◆ **What you have to do**: Go to the line in the entries below that holds "X10: add all" and repeat exactly from there through the line that holds "X10: dual indexes", inclusive.

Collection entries

=== Section Start ===

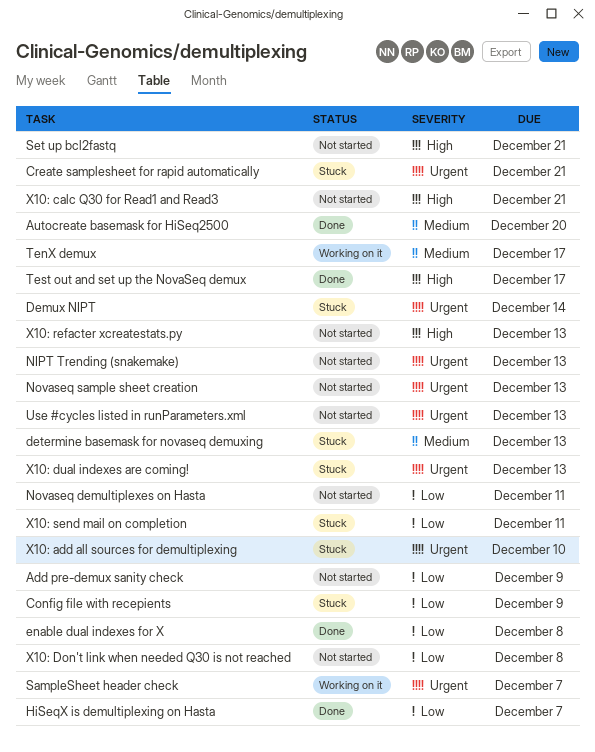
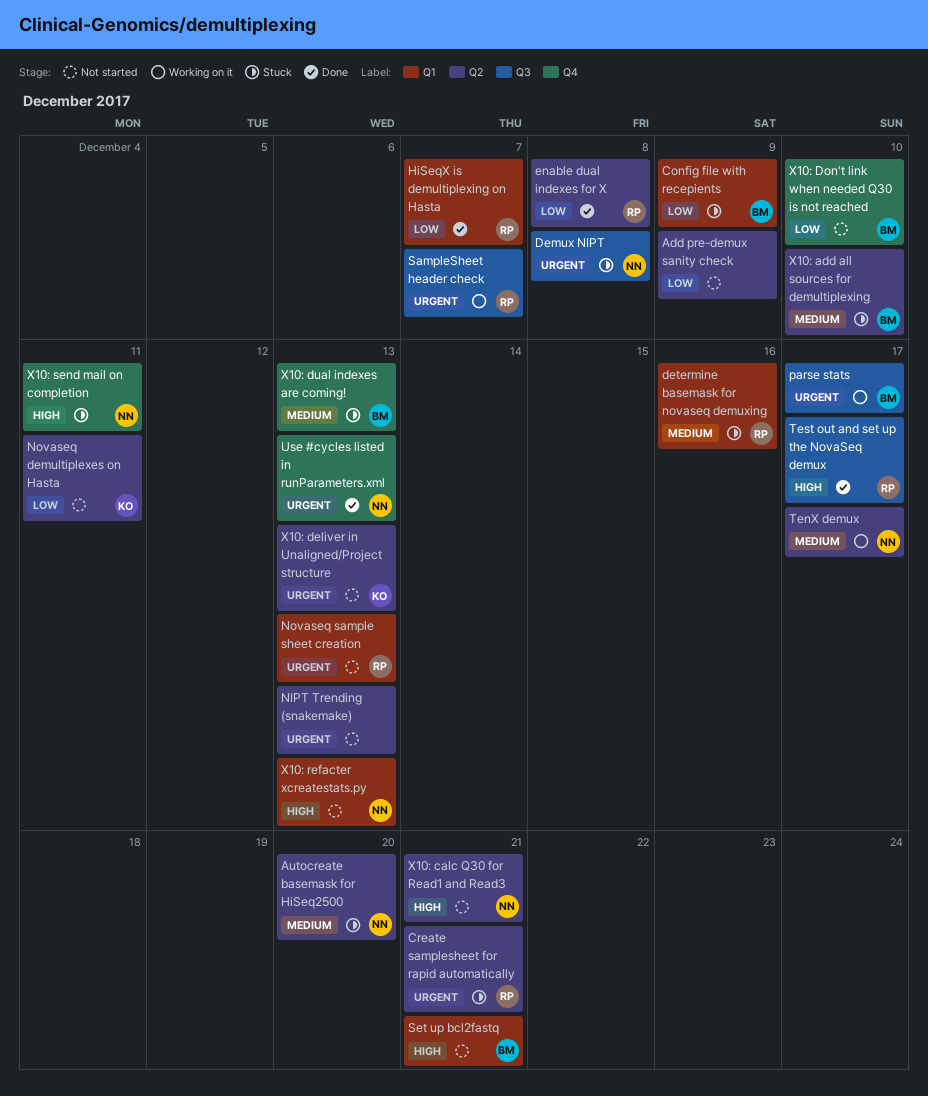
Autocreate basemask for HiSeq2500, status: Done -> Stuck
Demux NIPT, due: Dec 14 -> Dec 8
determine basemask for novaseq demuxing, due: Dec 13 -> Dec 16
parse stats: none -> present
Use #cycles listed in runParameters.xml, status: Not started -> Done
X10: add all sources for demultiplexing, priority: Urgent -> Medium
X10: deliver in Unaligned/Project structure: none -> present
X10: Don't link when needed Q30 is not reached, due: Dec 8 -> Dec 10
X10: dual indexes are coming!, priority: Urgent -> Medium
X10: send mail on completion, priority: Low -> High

=== Section End ===

◆ **Response for this exercise**:
X10: add all sources for demultiplexing, priority: Urgent -> Medium
X10: deliver in Unaligned/Project structure: none -> present
X10: Don't link when needed Q30 is not reached, due: Dec 8 -> Dec 10
X10: dual indexes are coming!, priority: Urgent -> Medium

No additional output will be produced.